# Great Expectations theme for 2013



## gentlemother (Jun 19, 2013)

This will be our first Halloween party and I am thrilled!!
I want to do a kind of Great Expectations theme. Our dining room is perfect for it! We have a large family and an equally large dining table I hope to be able to set up with a "rotting" wedding cake and banquet spread. 
I bought a truly hideous wedding gown from a local thrift store and have greyed it out a little and tattered some of the lace in spots. 
I'll have to stray from the book a bit since I actually have a husband, lol. I'm not sure what/ how to dress him? Miss Havisham's would-be husband drowned. I'm pretty sure he'd be less than happy if I asked him to be wet all night. Maybe he could just be a dead groom? I don't know.
I'm a huge DIY-er and have been collecting stuff for 2 years for this party! Since the book took place in the Victorian era, I want to do some creepy curiosities and such. 
Has anyone ever done a theme similar? I'm really stumped on the invitations though. I'd like to stay in theme but I'm not coming up with anything. 
I'd appreciate ideas if anyone has any!

Thanks!


----------



## RoxyBlue (Oct 6, 2008)

I think this is a great idea. The story lends itself to a haunting theme.

For invitations, take a look at the Victorian templates on this site for ideas:

http://www.weddingclipart.com/msword/victorian.html

A Google image search should find you plenty of resources for Victorian clipart for invitations. Also do a search on Victorian written invitations etiquette for proper and authentic wording.

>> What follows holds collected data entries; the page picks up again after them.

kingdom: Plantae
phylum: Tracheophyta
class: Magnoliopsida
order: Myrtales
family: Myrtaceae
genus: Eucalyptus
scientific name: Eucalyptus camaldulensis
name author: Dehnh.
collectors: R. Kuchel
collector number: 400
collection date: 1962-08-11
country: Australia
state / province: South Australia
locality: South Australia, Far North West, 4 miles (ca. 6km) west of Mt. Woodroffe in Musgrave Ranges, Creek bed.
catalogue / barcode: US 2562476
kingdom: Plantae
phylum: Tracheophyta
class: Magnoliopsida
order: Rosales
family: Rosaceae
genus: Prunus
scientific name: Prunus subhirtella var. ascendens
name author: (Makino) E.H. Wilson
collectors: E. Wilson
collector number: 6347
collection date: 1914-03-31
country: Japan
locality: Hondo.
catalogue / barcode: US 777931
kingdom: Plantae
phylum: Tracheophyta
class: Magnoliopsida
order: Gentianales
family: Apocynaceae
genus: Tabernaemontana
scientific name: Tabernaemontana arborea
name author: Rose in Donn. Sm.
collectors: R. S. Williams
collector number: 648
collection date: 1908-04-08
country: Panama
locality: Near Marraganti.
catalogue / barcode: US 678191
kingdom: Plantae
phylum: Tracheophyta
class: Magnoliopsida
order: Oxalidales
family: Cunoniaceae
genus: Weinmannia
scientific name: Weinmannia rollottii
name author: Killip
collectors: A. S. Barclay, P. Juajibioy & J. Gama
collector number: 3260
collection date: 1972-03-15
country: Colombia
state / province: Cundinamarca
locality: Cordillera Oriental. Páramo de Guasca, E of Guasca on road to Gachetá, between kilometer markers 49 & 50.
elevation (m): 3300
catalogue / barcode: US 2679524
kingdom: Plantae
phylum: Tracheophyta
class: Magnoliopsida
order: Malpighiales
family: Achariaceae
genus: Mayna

For the drowned would-be husband, you can try simulating the look without water. Use a wet-look gel to slick up his hair as well as parts of his clothing (a proper suit, of course). Attach fake aquatic plants to his clothing. Stick a fish in one pocket if you want a slightly whimsical look Since you have time, you could also age the suit by leaving it outside for a while and letting Mother Nature work her magic on it.


----------



## gentlemother (Jun 19, 2013)

The aquatic plants is a fabulous idea! Thanks so much! And we can definitely give him some wet look hair. 
Actually, all the ideas are super!
I can't wait!!!!


----------



## RoxyBlue (Oct 6, 2008)

I assume you're stocked up on cobwebbing and spiders, because I think those were part of the decaying reception scene as well in the book.


----------



## gentlemother (Jun 19, 2013)

Yes! I scored a great deal on cobwebs last year after Halloween! I bought 45 bags for $10! It's the pull-out, stringy kind. I had to hide them from my kids who kept trying to put cobwebs in all the corners of the house, lol
I'll get some spiders as well. 
I took a quick look on ebay and found some stringy vine like artificial sea weed that will look great!


----------



## Spooklights (Jul 4, 2006)

What a great idea! I actually clicked on this thread, just to see if it was really Dicken's "Great Expectations" you were talking about. The description of Miss Havisham's room always creeped me out when I read it. Maybe you could put some white makeup on your hubby's face, and have big black circles under his eyes, and he could wear really tattered clothing. Sort of a Victorian Zombie look. And don't forget to turn his pockets inside out. I understand that there were boatmen who cruised the Thames looking for drowning victims, and they would always pick the pockets on the bodies before towing them to the authorities. They would blame the inside out pockets on the tides.


----------



## RoxyBlue (Oct 6, 2008)

^And the inside out pockets are mentioned in at least one other Charles Dickens novel, so it's an authentic touch


----------



## Pumpkin5 (Aug 8, 2010)

:jol:For the invitations, you could always find a favorite quote from the book and build an invitation around that, using a Victorian theme. I like this quote, but there are sooo many to chose from. "I had seen the damp lying on the outside of my little window, as if some goblin had been crying there all night, and using the window for a pocket-handkerchief.” 
I guess I like it because it references goblins.


----------



## gentlemother (Jun 19, 2013)

That's a great idea! I've been kind of skimming through the book again (high school was a looooong time ago, lol) to better remember some details and I can definitely incorporate some quotes. Thanks!
And I love the inside out pockets!


----------



## RoxyBlue (Oct 6, 2008)

How about this one from the book?

"“Pause you who read this, and think for a moment of the long chain of iron or gold, of thorns or flowers, that would never have bound you, but for the formation of the first link on one memorable day.” ― Charles Dickens, Great Expectations

From there you can lead into the invitation to a memorable Halloween party.


----------



## gentlemother (Jun 19, 2013)

Oh goodness! I really love that!


----------



## deadSusan (Jun 26, 2013)

I ran across something the other day that would really add ambience to your party. I believe the people of that era were really into collecting and displaying things. This site shows how to make bell jars out of soda bottles. They really are quite fabulous. If you haven't seen this artist's work yet, I think you will be amazed. You can find her work and how-to's at http://lifeartcollide.blogspot.ca/2012/10/soda-bottle-bell-jars.html


----------



## deadSusan (Jun 26, 2013)

Just wanted to amend my previous comment. It hit me that you may already have bell jars since you've been prepping for this party for several years. If you do, I hope you still find the site inspiring.


----------



## gentlemother (Jun 19, 2013)

I really like that! Thanks so much!!


----------



## deadSusan (Jun 26, 2013)

Glad you like it. 

Are you going to stop dusting? I would start setting things out and then not dust until after the party.


----------